__Task objective__: Continue the text below on how welding variables affect LME cracking, picking up where it stops.

------ Exercise text ------

3.2 Sensitivity of LME Cracks based on welding variables

As explained in the Methods section, the lobe curve was obtained and shown in Fig. 5(a). Fig. 5(b) illustrates the contour line indicating the combinations of the welding current and welding time that generate equivalent nugget diameters. The combinations that caused or did not cause LME cracks are identified in Region A of Fig. 5(a). The “Contour line A,” “Contour line B,” and “Contour line C” had nugget diameters of 7.3, 7.7, and 8.0 mm, respectively. The welding conditions along the contour line of equivalent nugget diameter show that the conditions that caused LME crack (yellow) and those that did not cause crack (blue) exist, and the cracks occurred in about 25% of the region of the total weldable areas. Also, LME crack was observed only in the welding conditions with high welding currents of 9.0 and 9.5 kA among the four process conditions, according to the contour line of equivalent nugget diameter at 7.3 mm (Contour line A)

------ Supplied records ------

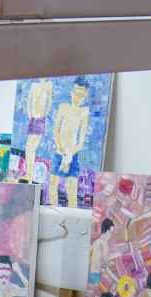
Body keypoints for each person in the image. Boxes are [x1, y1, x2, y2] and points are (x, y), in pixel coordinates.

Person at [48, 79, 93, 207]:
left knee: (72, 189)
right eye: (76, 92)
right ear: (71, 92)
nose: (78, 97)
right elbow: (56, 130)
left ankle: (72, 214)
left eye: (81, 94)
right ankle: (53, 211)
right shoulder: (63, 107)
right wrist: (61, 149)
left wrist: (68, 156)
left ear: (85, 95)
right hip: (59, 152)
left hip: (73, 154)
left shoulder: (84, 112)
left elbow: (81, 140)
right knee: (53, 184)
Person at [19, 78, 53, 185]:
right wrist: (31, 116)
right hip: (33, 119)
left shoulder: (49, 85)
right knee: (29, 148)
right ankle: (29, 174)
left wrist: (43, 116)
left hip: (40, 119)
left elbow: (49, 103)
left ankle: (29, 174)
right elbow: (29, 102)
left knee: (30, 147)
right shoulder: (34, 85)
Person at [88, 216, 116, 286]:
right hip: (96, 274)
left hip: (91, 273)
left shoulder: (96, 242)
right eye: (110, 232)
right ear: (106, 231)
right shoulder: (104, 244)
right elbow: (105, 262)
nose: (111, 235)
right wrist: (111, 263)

------
------ Supplied records ------

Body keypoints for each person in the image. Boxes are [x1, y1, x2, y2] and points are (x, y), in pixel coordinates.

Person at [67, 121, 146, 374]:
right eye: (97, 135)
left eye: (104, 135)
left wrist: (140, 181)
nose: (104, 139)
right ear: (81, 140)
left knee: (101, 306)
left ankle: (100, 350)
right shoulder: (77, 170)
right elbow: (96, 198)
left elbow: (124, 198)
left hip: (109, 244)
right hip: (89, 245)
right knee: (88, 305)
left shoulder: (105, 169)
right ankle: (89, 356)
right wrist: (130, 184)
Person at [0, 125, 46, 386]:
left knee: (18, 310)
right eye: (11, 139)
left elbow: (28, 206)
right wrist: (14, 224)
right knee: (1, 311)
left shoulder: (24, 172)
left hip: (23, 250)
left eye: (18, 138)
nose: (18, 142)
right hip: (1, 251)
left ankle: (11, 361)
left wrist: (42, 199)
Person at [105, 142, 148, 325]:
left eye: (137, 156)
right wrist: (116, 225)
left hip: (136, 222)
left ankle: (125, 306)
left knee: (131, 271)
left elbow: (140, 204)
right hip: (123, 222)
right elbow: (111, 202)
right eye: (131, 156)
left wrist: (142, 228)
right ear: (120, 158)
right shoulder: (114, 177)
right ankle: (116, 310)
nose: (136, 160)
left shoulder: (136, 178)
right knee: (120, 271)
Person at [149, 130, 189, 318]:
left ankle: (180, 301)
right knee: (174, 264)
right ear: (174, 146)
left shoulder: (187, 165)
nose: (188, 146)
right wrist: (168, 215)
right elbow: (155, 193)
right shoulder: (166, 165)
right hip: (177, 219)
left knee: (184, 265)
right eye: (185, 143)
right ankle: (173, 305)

------

__Response area__:
Fig. 5
(a) Lobe curve of resistance spot welding for medium manganese steels, (b) LME cracking area and similar nugget diameter line in area A. (Fixed electrode force of 3.0 kN, LME = Location C LME crack)
To compare the LME crack status for different conditions, the crack sensitivities were computed using Eq. 1 and organized in Table 2 for conditions that generated nugget diameters larger than 7.3 mm. The crack sensitivity was defined as the ratio between the product of the sum of LME crack lengths and the number of cracked samples and the total number of samples. The total number of samples was 8 (=5 repetitive welds + 3 additional welds for reproduction of results). Also, the range of LME crack sensitivity was at most 9.6 and at least 0.0, and all the 8 samples showed crack at the maximum value of 9.6, which was also the crack sensitivity that caused penetration of sheets at all thicknesses (If the thickness of material is 1.2 mm, 1.2 is substituted). The minimum sensitivity of 0 was when there was no crack for all the 8 samples.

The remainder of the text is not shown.